## PROVIDED DATA
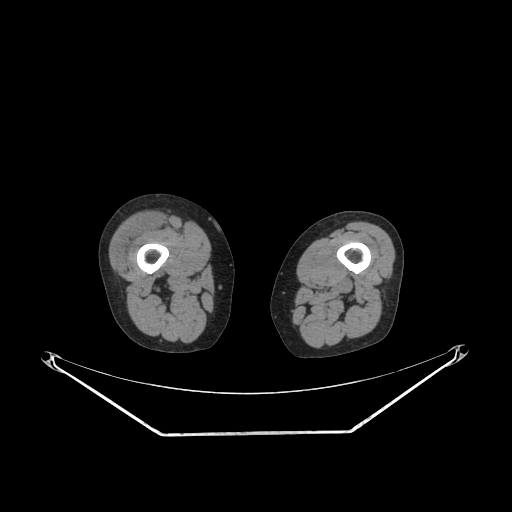
CT of an extremity soft-tissue mass (from a PET/CT study), one axial slice; slice 209 of 311 in the series (ordered by position); 140 kVp; soft-tissue window (W 400 / L 40 HU); 3.75 mm slice thickness; 512 × 512 image matrix, field of view 500 × 500 mm. Female patient. From the clinical record (not read from this slice): histological type: pleiomorphic undifferentiated sarcoma; grade: high; site of the primary tumour: right quadricep.
Structures marked on this image (expert contour drawn on MRI and transferred to this co-registered scan by the dataset authors):
- tumour plus oedema (research contour): bounding box (x1, y1, x2, y2) in pixels: (133, 212, 159, 225)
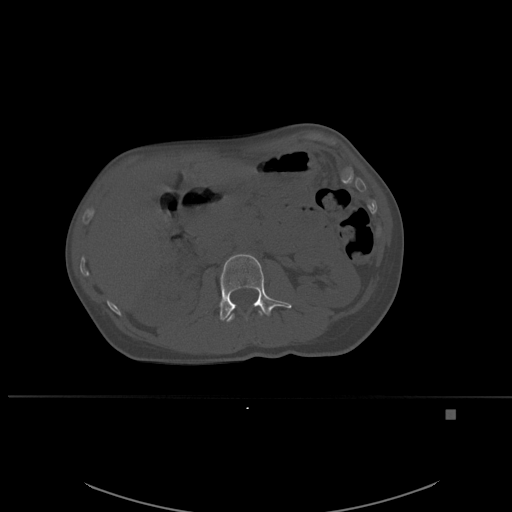
CT including the spine, one axial slice. Position 241 of 537 along the scan axis. Bone window (W 1800 / L 400 HU). 1.5 mm slice thickness. 512 × 512 image matrix. Patient: female, 45 years. Case-level facts recorded for this patient, not image findings: primary cancer: lung.
Structures marked on this image (semi-automatically segmented with operator editing):
- L1 vertebra: bounding box <226,311,264,322> (left, top, right, bottom; pixels)
- L2 vertebra: <219,254,292,321>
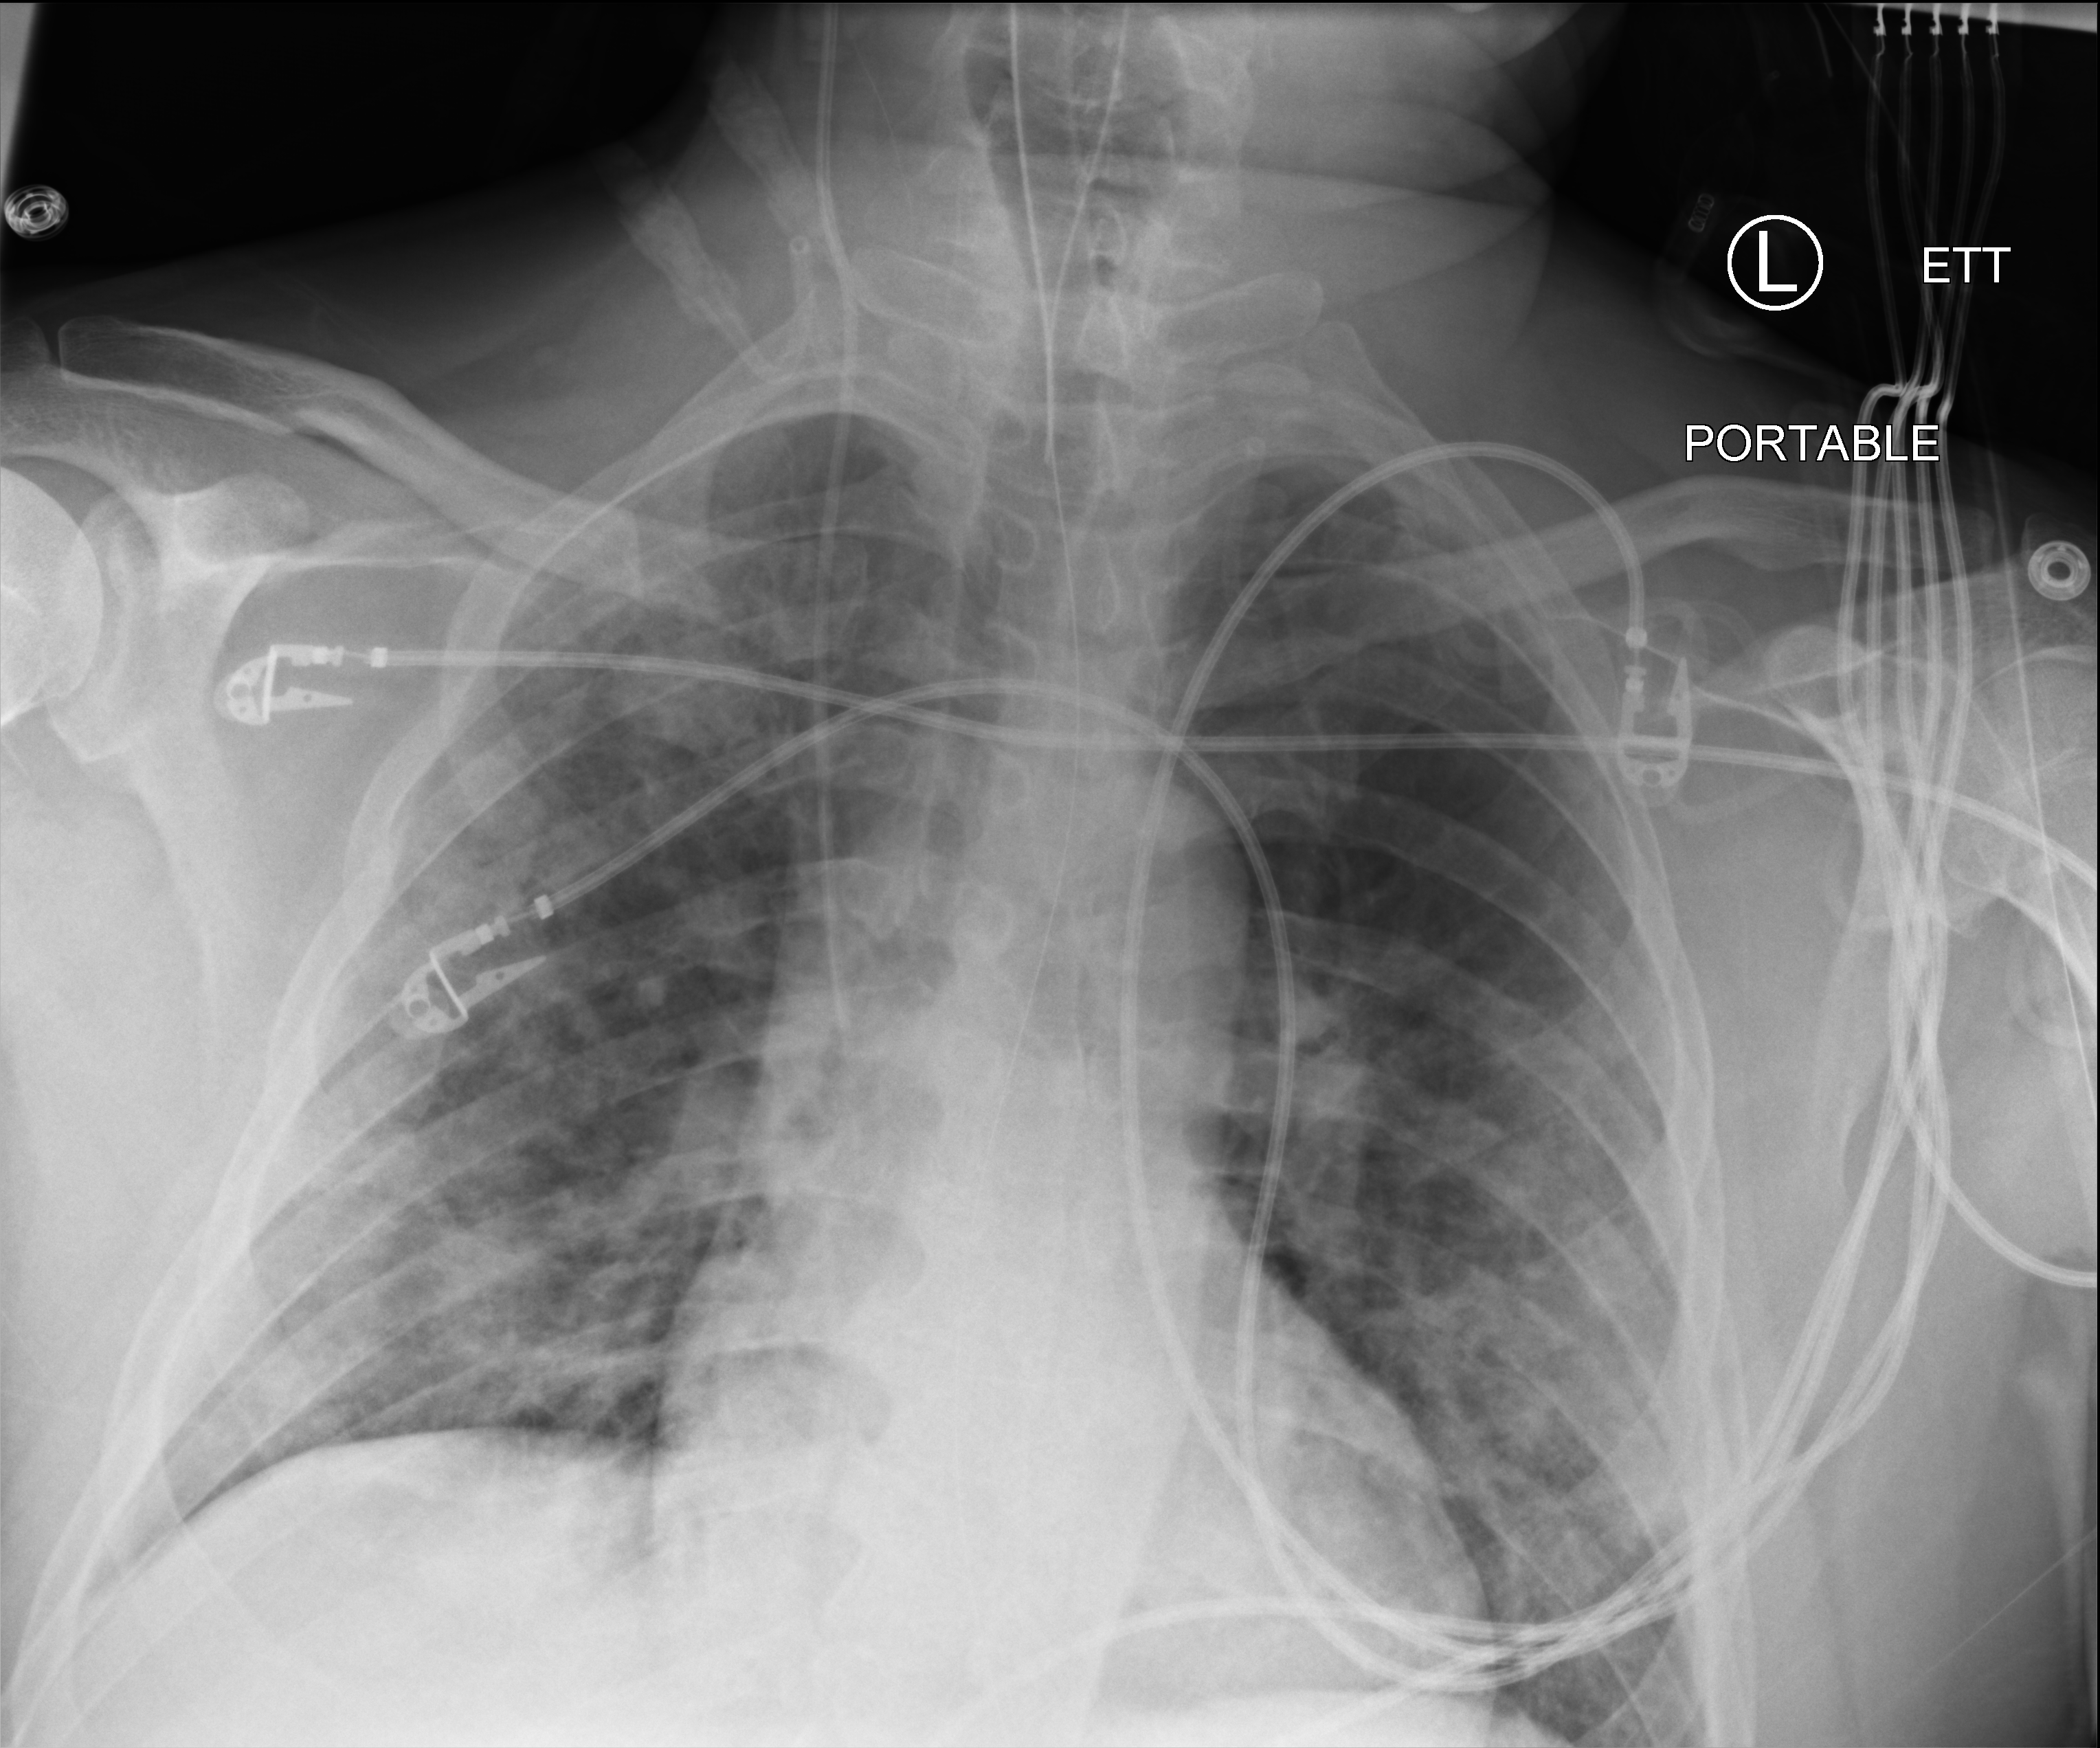
Chest X-ray (portable); anteroposterior (AP) projection. Patient hospitalised with COVID-19; male, aged 18–59 years.
Admission-level facts for this patient (not findings on this image; timing relative to this image not recorded): mechanically ventilated during this hospital stay: yes.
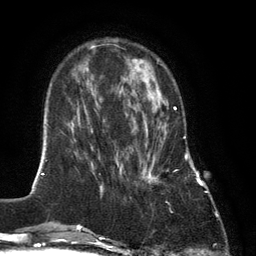
Breast MRI (dynamic contrast-enhanced), one axial slice. Position 38 of 134 along the scan axis. Cropped to one breast. Dynamic contrast-enhanced series, time point 2 of 6 at this slice position (early post-contrast). 3 T. TE 2.8 ms, TR 7.3 ms. 1.2 mm slice thickness. 256 × 256 image matrix, field of view 180 × 180 mm. Female patient.
Outlined on this slice (semi-automatic segmentation, software-assisted and operator-edited):
- enhancing-tissue mask used for the functional tumour volume (all voxels passing the contrast-enhancement thresholds inside the analysis volume; usually the tumour): bounding box [x1, y1, x2, y2] px = [142, 90, 176, 183]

## WORK TASK
All lines from the one that holds "Outlined on this" to the end of the entries above must be transcribed exactly, both ends included, and no others.

## ANSWER FOR THIS EXERCISE
Outlined on this slice (semi-automatic segmentation, software-assisted and operator-edited):
- enhancing-tissue mask used for the functional tumour volume (all voxels passing the contrast-enhancement thresholds inside the analysis volume; usually the tumour): bounding box [x1, y1, x2, y2] px = [142, 90, 176, 183]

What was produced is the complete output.